Nepal’s firebrand Maoist poised to return as prime minister after being nominated unopposed
Dahal faces the twin challenges of rebuilding the country after a devastating earthquake and resolving simmering unrest over a divisive new constitution
The leader of Nepal’s Maoist party appeared certain to be the next prime minister after the deadline for nominations expired on Tuesday with only his name on the ballot.
Lawmakers in the Himalayan nation are due to elect a new prime minister on Wednesday after K.P. Sharma Oli resigned last week, minutes before facing a no-confidence motion in parliament.
“We have only received the nomination of Pushpa Kamal Dahal for the prime minister’s post,” deputy parliament spokesman Sudarshan Kuinkel said, referring to the Maoist party leader.
Dahal, better known by his nom de guerre Prachanda or “the fierce one”, led a decade-long Maoist insurgency before transforming the rebel movement into a political party after a 2006 peace deal.
He has served as prime minister once before, after the Maoists won elections in 2009, but only lasted nine months in office before resigning.
The party lost ground in the last elections in 2013 and is now only the third-biggest force in parliament.
But neither of the two larger parties have enough seats to govern alone. Dahal secured the backing of the largest party, the Nepali Congress, after pulling out of Oli’s coalition three weeks ago.
If elected, Dahal faces the twin challenges of rebuilding the country after a devastating earthquake and resolving simmering unrest over a divisive new constitution adopted last September.
Oli faced fierce criticism over his handling of protests against the charter, which triggered a months-long border blockade by demonstrators from the Madhesi ethnic minority.
More than 50 people died in clashes between police and protesters, who say the constitution has left them marginalised.

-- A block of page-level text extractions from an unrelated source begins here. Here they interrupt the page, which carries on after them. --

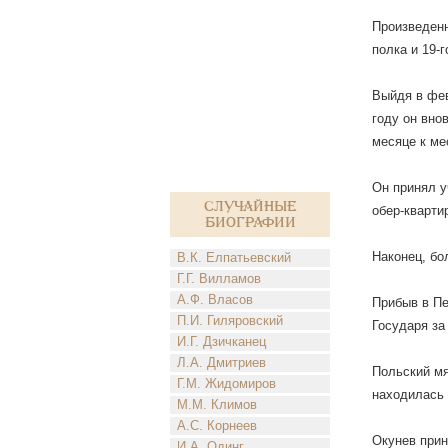
Произведенн
полка и 19-
Выйдя в фев
году он вно
месяце к ме
Он принял у
Случайные
обер-кварти
биографии
Наконец, бо
В.К. Елпатьевский
Г.Г. Вилламов
А.Ф. Власов
Прибыв в Пе
П.И. Гиляровский
Государя за
И.Г. Дзичканец
Л.А. Дмитриев
Польский мя
Г.М. Жидомиров
находилась 
М.М. Климов
А.С. Корнеев
Окунев прин
И.А. Одинг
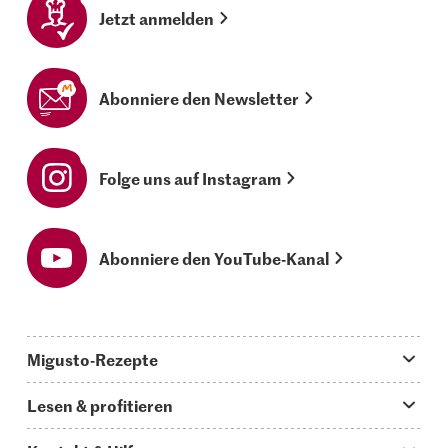
Jetzt anmelden
Abonniere den Newsletter
Folge uns auf Instagram
Abonniere den YouTube-Kanal
Migusto-Rezepte
Migusto App
Lesen & profitieren
Was koche ich heute?
Tipps & Tricks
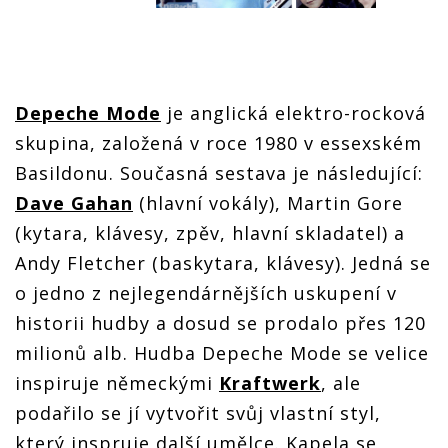
Depeche Mode
je anglická elektro-rocková
skupina, založená v roce 1980 v essexském
Basildonu. Současná sestava je následující:
Dave Gahan
(hlavní vokály), Martin Gore
(kytara, klávesy, zpěv, hlavní skladatel) a
Andy Fletcher (baskytara, klávesy). Jedná se
o jedno z nejlegendárnějších uskupení v
historii hudby a dosud se prodalo přes 120
milionů alb. Hudba Depeche Mode se velice
inspiruje německými
Kraftwerk
, ale
podařilo se jí vytvořit svůj vlastní styl,
který inspruje další umělce. Kapela se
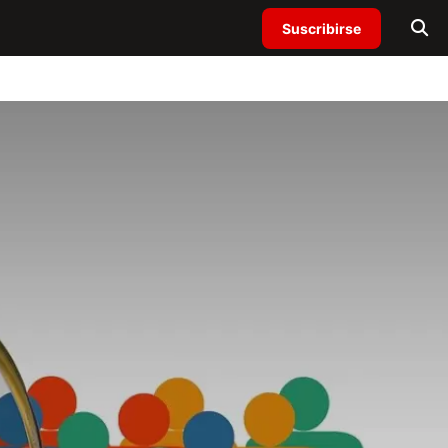
Suscribirse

The new charter, the first drawn up by elected representatives, was meant to bolster Nepal’s transformation to a democratic republic after decades of political instability.
But continuing discussions between the government and protesters over the constitution – particularly over the rights of marginalised communities – have failed to yield agreement.
Dahal became prime minister after turning his rebel movement into a political party and winning elections in 2008, and oversaw the abolition of a centuries-old feudal monarchy – one of the key aims of the revolution.
But he resigned just nine months later after the president blocked his government’s efforts to sack the head of the army in a row over the integration of former Maoist fighters.
“Last time, I was inexperienced in the ways of competitive democracy. We still had a war mindset from the insurgency years,” he told the Hindustan Times in a recent interview.
“Now, after 10 years in open politics, I have learnt the rules of competitive democracy.”
The Maoists are only the third largest party in parliament, with 80 out of 575 seats, having lost ground in the last election.
Many blamed Prachanda, saying he had alienated supporters with his extravagant lifestyle, including a sprawling bungalow in the heart of Kathmandu and a reported fondness for expensive imported whisky.
“His agenda was very combative ... He alienated and antagonised very important institutions,” said Aditya Adhikari, author and expert on the Maoist movement.
Experts say Prachanda has displayed greater willingness to compromise in recent years, joining hands with more conservative forces, including a royalist party, to secure political power.
He leveraged the third-largest party’s role as kingmaker to secure a comeback as prime minister, backing the Nepali Congress to form the next government.